What The Left-Leaning Coverage Gets Right — And Gets Wrong
The Atlantic argues Trump "made inflation worse" through deliberate policy choices — tariffs, deficit spending, immigration restrictions. That case has real data behind it. Tariffs are inflationary by design. A $4+ trillion deficit expansion over the next decade puts more money in the system chasing the same goods. These are legitimate critiques.
But The Atlantic frames this almost entirely as a Trump character indictment, and buries the structural reality: the Fed held rates too low for too long, and that's a bipartisan failure going back years. Jerome Powell — confirmed by both Trump and Biden — ran easy money through an inflationary surge. The magazine also leans on a Trump lawn quote to suggest he simply doesn't care about American finances. That's editorial framing dressed up as reporting.
The CNBC coverage is cleaner on the numbers. But it soft-pedals how much of this inflation picture is Iran War-driven versus policy-driven — a distinction that actually matters for what Warsh can do about it.
What This Means For You
If the bond market is right, mortgage rates stay high. Car loans stay expensive. Small business credit lines stay tight.

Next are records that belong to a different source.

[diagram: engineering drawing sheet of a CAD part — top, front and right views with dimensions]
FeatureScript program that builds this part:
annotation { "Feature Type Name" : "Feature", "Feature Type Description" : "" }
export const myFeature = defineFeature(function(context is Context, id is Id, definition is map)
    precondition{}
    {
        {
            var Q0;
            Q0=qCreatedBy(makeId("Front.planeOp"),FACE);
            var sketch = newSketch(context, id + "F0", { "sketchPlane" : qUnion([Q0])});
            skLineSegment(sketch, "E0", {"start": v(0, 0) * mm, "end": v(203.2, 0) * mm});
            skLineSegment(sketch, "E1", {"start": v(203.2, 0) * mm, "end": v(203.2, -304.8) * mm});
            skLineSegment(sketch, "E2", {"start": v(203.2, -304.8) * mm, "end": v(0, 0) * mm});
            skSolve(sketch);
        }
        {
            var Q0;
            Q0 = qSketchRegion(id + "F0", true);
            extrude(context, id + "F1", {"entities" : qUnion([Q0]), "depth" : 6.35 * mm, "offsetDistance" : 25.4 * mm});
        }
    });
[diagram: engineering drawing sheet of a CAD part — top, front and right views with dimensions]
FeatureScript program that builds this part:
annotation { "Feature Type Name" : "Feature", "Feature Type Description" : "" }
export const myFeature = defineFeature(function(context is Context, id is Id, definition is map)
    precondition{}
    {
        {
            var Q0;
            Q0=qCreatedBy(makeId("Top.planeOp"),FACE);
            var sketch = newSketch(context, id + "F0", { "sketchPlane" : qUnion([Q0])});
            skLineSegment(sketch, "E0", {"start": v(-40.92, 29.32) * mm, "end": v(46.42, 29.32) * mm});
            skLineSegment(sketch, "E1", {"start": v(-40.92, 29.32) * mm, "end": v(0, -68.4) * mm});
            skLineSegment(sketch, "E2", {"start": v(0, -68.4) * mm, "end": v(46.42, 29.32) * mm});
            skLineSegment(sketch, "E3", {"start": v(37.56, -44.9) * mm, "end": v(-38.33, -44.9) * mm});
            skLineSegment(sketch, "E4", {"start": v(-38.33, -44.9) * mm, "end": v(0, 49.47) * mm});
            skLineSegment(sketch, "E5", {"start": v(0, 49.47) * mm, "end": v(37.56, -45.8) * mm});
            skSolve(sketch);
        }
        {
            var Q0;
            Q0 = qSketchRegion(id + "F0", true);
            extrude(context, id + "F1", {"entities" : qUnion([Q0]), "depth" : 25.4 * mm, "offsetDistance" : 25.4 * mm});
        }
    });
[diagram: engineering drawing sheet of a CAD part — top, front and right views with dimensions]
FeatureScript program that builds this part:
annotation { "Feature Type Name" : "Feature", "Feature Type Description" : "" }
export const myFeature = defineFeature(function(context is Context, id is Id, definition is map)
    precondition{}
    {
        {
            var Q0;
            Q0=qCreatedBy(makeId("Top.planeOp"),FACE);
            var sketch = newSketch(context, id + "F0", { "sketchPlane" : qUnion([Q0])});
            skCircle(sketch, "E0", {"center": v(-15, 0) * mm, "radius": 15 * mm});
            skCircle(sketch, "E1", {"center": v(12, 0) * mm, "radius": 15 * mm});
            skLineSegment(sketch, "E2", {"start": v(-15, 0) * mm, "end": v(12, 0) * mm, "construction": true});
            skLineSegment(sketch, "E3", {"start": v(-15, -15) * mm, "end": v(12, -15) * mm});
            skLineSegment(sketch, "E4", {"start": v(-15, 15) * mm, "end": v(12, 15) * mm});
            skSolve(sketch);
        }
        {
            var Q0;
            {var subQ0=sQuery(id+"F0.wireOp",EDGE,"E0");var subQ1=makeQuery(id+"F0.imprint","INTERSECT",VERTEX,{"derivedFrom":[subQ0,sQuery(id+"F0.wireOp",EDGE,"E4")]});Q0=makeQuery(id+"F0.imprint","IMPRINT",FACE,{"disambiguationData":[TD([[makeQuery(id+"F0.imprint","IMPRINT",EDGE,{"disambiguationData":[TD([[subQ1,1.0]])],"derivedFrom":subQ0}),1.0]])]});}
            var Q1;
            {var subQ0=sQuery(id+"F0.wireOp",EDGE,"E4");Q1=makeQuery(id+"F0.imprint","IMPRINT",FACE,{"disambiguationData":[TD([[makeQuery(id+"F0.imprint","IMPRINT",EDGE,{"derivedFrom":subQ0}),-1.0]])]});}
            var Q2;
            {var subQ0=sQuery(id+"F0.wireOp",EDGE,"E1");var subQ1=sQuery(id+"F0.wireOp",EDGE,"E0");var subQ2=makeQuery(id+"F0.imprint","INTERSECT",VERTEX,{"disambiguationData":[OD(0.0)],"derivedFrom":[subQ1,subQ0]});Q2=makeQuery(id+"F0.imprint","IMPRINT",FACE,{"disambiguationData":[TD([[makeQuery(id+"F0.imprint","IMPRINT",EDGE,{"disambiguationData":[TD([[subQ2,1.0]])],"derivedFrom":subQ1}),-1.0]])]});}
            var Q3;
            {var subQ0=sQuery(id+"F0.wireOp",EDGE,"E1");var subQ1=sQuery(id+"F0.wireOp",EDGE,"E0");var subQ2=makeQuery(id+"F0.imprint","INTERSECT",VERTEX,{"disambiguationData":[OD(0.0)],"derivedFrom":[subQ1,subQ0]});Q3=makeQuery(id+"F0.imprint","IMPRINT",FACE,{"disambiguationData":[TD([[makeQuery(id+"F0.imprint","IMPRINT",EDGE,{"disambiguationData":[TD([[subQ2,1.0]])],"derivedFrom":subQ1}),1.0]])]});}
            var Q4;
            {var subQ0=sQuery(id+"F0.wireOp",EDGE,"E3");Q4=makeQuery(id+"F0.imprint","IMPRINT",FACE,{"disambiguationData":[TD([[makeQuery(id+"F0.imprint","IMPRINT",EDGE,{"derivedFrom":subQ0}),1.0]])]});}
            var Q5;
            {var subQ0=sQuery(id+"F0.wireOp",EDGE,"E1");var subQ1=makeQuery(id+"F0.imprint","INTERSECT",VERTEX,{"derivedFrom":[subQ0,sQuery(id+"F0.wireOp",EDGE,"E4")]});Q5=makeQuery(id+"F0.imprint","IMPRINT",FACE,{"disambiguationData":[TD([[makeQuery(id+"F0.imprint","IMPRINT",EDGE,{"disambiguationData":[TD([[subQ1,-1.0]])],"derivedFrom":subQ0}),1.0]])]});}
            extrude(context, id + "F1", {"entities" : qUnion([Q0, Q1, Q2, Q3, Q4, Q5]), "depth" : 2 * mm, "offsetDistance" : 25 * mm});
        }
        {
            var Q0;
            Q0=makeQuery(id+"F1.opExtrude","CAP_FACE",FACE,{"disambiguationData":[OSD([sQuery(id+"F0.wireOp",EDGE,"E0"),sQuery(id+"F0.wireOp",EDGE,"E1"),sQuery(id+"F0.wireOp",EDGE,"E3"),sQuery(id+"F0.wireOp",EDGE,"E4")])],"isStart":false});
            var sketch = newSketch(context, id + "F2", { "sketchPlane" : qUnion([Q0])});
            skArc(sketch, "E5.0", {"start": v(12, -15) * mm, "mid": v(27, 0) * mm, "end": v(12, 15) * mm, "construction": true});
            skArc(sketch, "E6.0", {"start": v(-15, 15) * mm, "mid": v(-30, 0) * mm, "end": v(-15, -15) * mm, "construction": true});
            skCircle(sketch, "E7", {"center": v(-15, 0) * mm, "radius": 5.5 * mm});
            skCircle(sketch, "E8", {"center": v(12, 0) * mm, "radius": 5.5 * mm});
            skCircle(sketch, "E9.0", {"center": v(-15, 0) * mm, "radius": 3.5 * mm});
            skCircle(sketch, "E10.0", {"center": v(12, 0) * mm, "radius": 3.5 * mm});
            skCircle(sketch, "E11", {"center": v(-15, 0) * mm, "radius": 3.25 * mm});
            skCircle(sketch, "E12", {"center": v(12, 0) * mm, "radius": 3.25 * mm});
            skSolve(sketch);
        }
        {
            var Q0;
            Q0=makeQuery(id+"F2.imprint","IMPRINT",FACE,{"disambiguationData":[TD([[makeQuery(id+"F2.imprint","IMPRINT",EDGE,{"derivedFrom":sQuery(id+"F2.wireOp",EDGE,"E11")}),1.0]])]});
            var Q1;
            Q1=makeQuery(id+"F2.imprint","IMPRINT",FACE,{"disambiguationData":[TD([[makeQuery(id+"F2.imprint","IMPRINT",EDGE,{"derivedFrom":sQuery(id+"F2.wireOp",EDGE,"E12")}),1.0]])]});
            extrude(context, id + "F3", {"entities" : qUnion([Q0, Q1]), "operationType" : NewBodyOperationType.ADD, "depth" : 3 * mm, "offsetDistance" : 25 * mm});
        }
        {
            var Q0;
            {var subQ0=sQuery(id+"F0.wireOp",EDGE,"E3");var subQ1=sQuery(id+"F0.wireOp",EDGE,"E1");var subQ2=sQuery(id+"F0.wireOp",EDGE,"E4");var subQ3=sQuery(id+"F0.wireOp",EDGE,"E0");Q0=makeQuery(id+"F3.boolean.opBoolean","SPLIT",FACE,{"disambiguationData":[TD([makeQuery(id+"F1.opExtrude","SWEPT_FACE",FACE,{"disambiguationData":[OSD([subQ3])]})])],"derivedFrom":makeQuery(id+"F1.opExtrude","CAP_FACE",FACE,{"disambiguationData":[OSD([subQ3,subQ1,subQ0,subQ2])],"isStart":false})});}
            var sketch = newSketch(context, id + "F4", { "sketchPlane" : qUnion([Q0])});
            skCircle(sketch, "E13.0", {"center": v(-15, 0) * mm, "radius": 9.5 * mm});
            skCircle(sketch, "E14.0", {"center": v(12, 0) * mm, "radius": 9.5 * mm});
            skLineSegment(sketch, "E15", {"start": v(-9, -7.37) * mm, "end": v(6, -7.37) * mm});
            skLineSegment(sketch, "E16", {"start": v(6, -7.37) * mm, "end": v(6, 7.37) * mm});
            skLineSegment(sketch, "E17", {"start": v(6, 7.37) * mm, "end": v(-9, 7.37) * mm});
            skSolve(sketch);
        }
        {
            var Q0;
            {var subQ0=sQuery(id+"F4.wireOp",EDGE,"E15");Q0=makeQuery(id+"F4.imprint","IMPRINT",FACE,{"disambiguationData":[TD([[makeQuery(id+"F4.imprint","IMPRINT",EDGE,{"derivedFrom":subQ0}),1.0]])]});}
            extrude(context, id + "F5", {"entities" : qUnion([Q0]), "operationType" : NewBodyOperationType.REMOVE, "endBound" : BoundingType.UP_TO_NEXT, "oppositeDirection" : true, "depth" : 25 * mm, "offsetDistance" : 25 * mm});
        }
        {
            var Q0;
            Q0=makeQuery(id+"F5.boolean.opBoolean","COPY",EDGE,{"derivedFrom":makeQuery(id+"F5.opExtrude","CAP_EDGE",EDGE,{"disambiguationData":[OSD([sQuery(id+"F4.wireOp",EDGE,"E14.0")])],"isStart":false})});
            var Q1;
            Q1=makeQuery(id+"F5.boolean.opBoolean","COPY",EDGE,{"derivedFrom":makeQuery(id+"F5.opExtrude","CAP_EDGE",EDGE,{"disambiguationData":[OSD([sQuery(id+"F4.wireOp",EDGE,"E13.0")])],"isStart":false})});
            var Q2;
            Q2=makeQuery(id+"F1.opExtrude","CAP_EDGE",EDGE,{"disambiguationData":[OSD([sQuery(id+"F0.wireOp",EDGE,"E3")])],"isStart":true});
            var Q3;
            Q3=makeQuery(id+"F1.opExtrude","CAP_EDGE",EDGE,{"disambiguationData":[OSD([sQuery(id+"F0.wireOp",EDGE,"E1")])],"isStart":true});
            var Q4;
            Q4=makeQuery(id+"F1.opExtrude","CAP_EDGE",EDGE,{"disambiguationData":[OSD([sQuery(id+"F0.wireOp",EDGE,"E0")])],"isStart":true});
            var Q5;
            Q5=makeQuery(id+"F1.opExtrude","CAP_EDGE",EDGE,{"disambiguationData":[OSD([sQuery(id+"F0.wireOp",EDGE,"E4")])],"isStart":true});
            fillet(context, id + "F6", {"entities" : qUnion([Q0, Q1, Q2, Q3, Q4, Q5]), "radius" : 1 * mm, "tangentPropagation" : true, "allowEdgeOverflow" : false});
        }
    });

Warsh's first FOMC meeting will be a defining moment. Does he remove the easing bias? Does he signal hikes are possible? Does he push back against a president who wants cheap money?
Every American carrying debt — a mortgage, a car note, a credit card balance — has a direct stake in how that meeting goes.
Warsh inherited an inflation problem, a $6.7 trillion balance sheet, a vacant governor seat, and a president who doesn't want to hear the answer the data is giving him.